## [PROBLEM DETAILS]
Among the entries below, find the lines with "Flower" and copy them.

## [Dataset entries]
*** Begin section ***
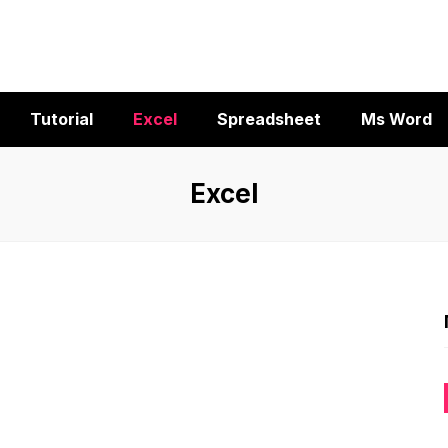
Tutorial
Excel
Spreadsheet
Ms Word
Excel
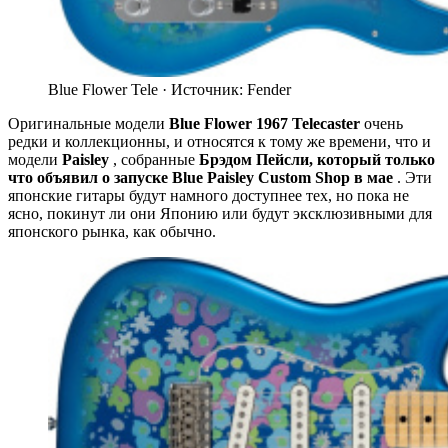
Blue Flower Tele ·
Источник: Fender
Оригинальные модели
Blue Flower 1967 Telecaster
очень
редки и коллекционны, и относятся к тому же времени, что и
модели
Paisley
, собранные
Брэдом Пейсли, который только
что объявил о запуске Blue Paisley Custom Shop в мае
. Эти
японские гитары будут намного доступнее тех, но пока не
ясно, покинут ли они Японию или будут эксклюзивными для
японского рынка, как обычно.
*** End section ***
## [SOLUTION]
Blue Flower Tele ·
Blue Flower 1967 Telecaster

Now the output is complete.